Alejandro López

Personal information
- Full name: Alejandro López Tamarez
- Date of birth: 28 January 2009 (age 17)
- Height: 1.84 m (6 ft 0 in)
- Position: Centre-back

Team information
- Current team: Rayo Vallecano (youth)

Youth career
- 2018–2025: Atlético Madrid
- 2025–: Rayo Vallecano

International career^{‡}
- Years: Team / Apps / (Gls)
- 2025–2026: Dominican Republic U17 / 5 / (2)
- 2026–: Dominican Republic / 2 / (0)

= Alejandro López (footballer, born 2009) =

Dominican Republic footballer (born 2009)

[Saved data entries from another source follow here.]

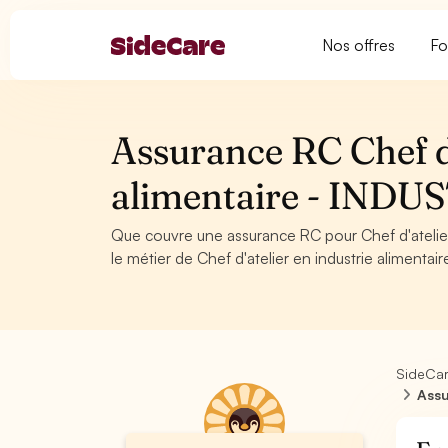
Nos offres
Fo
Assurance RC Chef d'
alimentaire - INDU
Que couvre une assurance RC pour Chef d'atelie
le métier de Chef d'atelier en industrie alimentai
SideCa
Assu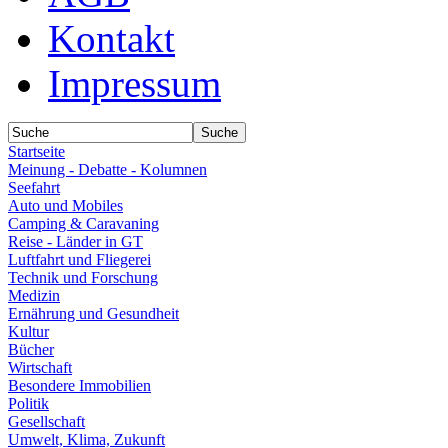
Kontakt
Impressum
Startseite
Meinung - Debatte - Kolumnen
Seefahrt
Auto und Mobiles
Camping & Caravaning
Reise - Länder in GT
Luftfahrt und Fliegerei
Technik und Forschung
Medizin
Ernährung und Gesundheit
Kultur
Bücher
Wirtschaft
Besondere Immobilien
Politik
Gesellschaft
Umwelt, Klima, Zukunft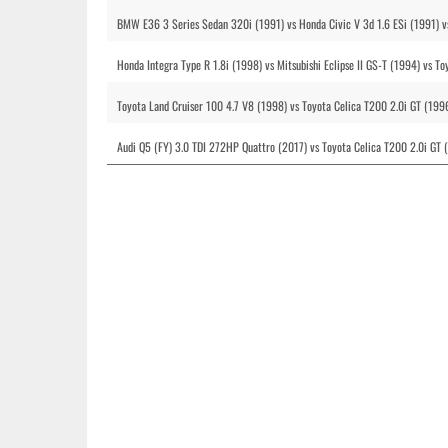
BMW E36 3 Series Sedan 320i (1991) vs Honda Civic V 3d 1.6 ESi (1991) v
Honda Integra Type R 1.8i (1998) vs Mitsubishi Eclipse II GS-T (1994) vs T
Toyota Land Cruiser 100 4.7 V8 (1998) vs Toyota Celica T200 2.0i GT (199
Audi Q5 (FY) 3.0 TDI 272HP Quattro (2017) vs Toyota Celica T200 2.0i GT 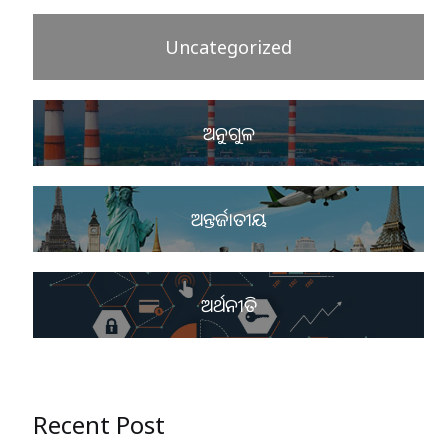
Uncategorized
ଅନୁଗୁଳ
ଅନ୍ତର୍ଜାତୀୟ
ଅର୍ଥନୀତି
Recent Post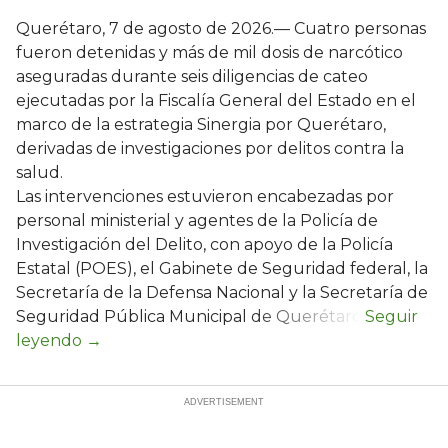
Querétaro, 7 de agosto de 2026.— Cuatro personas
fueron detenidas y más de mil dosis de narcótico
aseguradas durante seis diligencias de cateo
ejecutadas por la Fiscalía General del Estado en el
marco de la estrategia Sinergia por Querétaro,
derivadas de investigaciones por delitos contra la
salud.
Las intervenciones estuvieron encabezadas por
personal ministerial y agentes de la Policía de
Investigación del Delito, con apoyo de la Policía
Estatal (POES), el Gabinete de Seguridad federal, la
Secretaría de la Defensa Nacional y la Secretaría de
Seguridad Pública Municipal de Querétaro.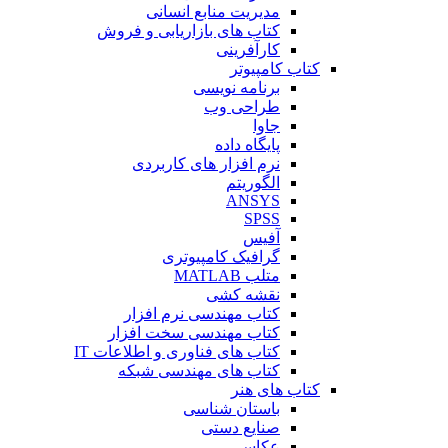
مدیریت منابع انسانی
کتاب های بازاریابی و فروش
کارآفرینی
کتاب کامپیوتر
برنامه نویسی
طراحی وب
جاوا
پایگاه داده
نرم افزار های کاربردی
الگوریتم
ANSYS
SPSS
آفیس
گرافیک کامپیوتری
متلب MATLAB
نقشه کشی
کتاب مهندسی نرم افزار
کتاب مهندسی سخت افزار
کتاب های فناوری و اطلاعات IT
کتاب های مهندسی شبکه
کتاب های هنر
باستان شناسی
صنایع دستی
عکاسی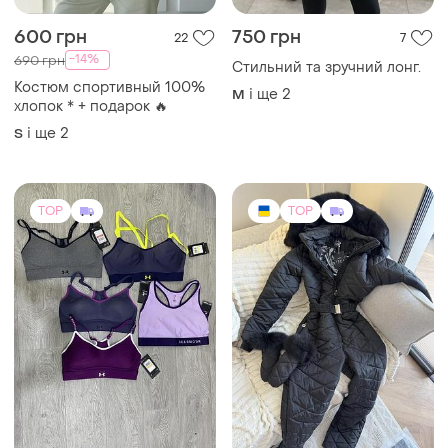
600 грн
750 грн
22
7
-14%
690 грн
Стильний та зручний лонг.
Костюм спортивный 100%
і ще
2
M
хлопок * + подарок 🔥
і ще
2
S
TOP
TOP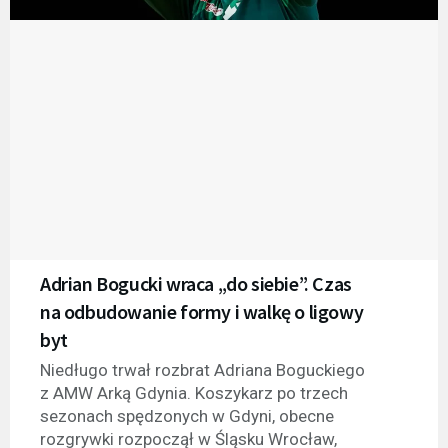
Adrian Bogucki wraca „do siebie”. Czas
na odbudowanie formy i walkę o ligowy
byt
Niedługo trwał rozbrat Adriana Boguckiego
z AMW Arką Gdynia. Koszykarz po trzech
sezonach spędzonych w Gdyni, obecne
rozgrywki rozpoczął w Śląsku Wrocław,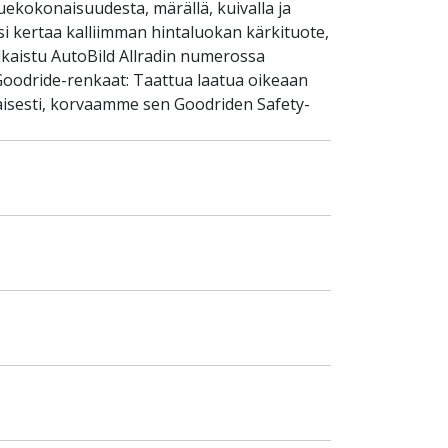
uekokonaisuudesta, märällä, kuivalla ja
si kertaa kalliimman hintaluokan kärkituote,
lkaistu AutoBild Allradin numerossa
Goodride-renkaat: Taattua laatua oikeaan
aisesti, korvaamme sen Goodriden Safety-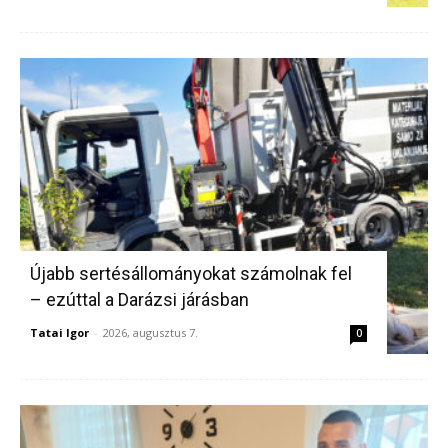
Újabb sertésállományokat számolnak fel
– ezúttal a Darázsi járásban
Tatai Igor
-
2026, augusztus 7.
0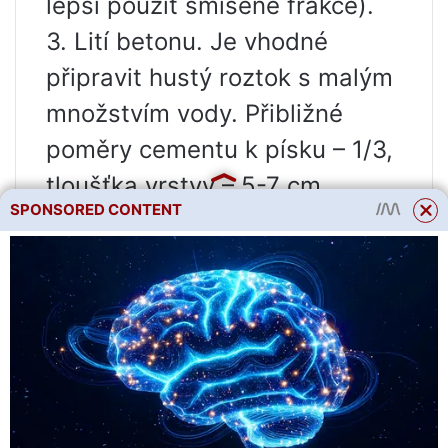
lepší použít smíšené frakce).
3. Lití betonu. Je vhodné
připravit hustý roztok s malým
množstvím vody. Přibližné
poměry cementu k písku – 1/3,
tloušťka vrstvy – 5-7 cm.
SPONSORED CONTENT
V některých případech lze
instalaci obrubníků
(dekorativní) provést přímo na
písčitém podkladu, bez použití
drceného kamene a betonu. To
však sníží pevnost a životnost.
Montáž obrubníků
vyrobeno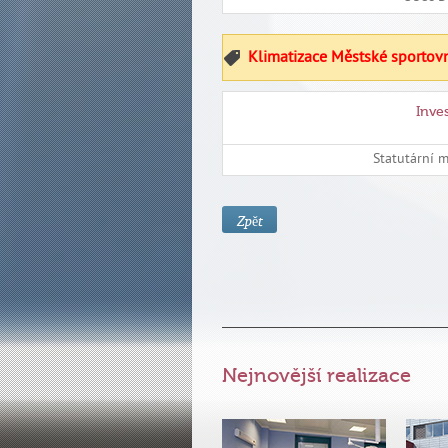
Klimatizace Městské sportovn
Inve
Statutární 
Zpět
Nejnovější realizace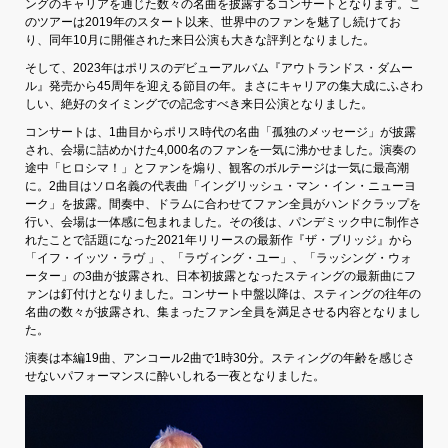
ングのキャリアを通じた数々の名曲を披露するコンサートとなります。こ
のツアーは2019年のスタート以来、世界中のファンを魅了し続けてお
り、同年10月に開催された来日公演も大きな評判となりました。
そして、2023年はポリスのデビューアルバム『アウトランドス・ダムー
ル』発売から45周年を迎える節目の年。まさにキャリアの集大成にふさわ
しい、絶好のタイミングでの記念すべき来日公演となりました。
コンサートは、1曲目からポリス時代の名曲「孤独のメッセージ」が披露
され、会場に詰めかけた4,000名のファンを一気に沸かせました。演奏の
途中「ヒロシマ！」とファンを煽り、観客のボルテージは一気に最高潮
に。2曲目はソロ名義の代表曲「イングリッシュ・マン・イン・ニューヨ
ーク」を披露。間奏中、ドラムに合わせてファン全員がハンドクラップを
行い、会場は一体感に包まれました。その後は、パンデミック中に制作さ
れたことで話題になった2021年リリースの最新作『ザ・ブリッジ』から
「イフ・イッツ・ラヴ 」、「ラヴィング・ユー」、「ラッシング・ウォ
ーター」の3曲が披露され、日本初披露となったスティングの最新曲にフ
ァンは釘付けとなりました。コンサート中盤以降は、スティングの往年の
名曲の数々が披露され、集まったファン全員を満足させる内容となりまし
た。
演奏は本編19曲、アンコール2曲で1時30分。スティングの年齢を感じさ
せないパフォーマンスに酔いしれる一夜となりました。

Alejandro López Tamarez (born 28 January 2009) is a professional footballer who plays as a centre-back for the youth academy of Rayo Vallecano. Born in Spain, he plays for the Dominican Republic national football team.

==Club career==
López began his youth career at Atlético Madrid, one of Spain's most prominent academies. In July 2025, he joined the youth academy of fellow La Liga club Rayo Vallecano, where he has featured for the Juvenil B side.

==International career==
Born in Spain, López is of Dominican descent. He represented the Dominican Republic at under-17 level, featuring in the 2026 CONCACAF U-17 Qualifiers, where he was named in the team of the tournament. He started in the Dominican Republic's final group stage match against the United States, which ended in a 1–1 draw.

López subsequently received a call-up to the senior Dominican Republic squad under head coach Marcelo Neveleff, and started in a friendly against Panama in June 2026.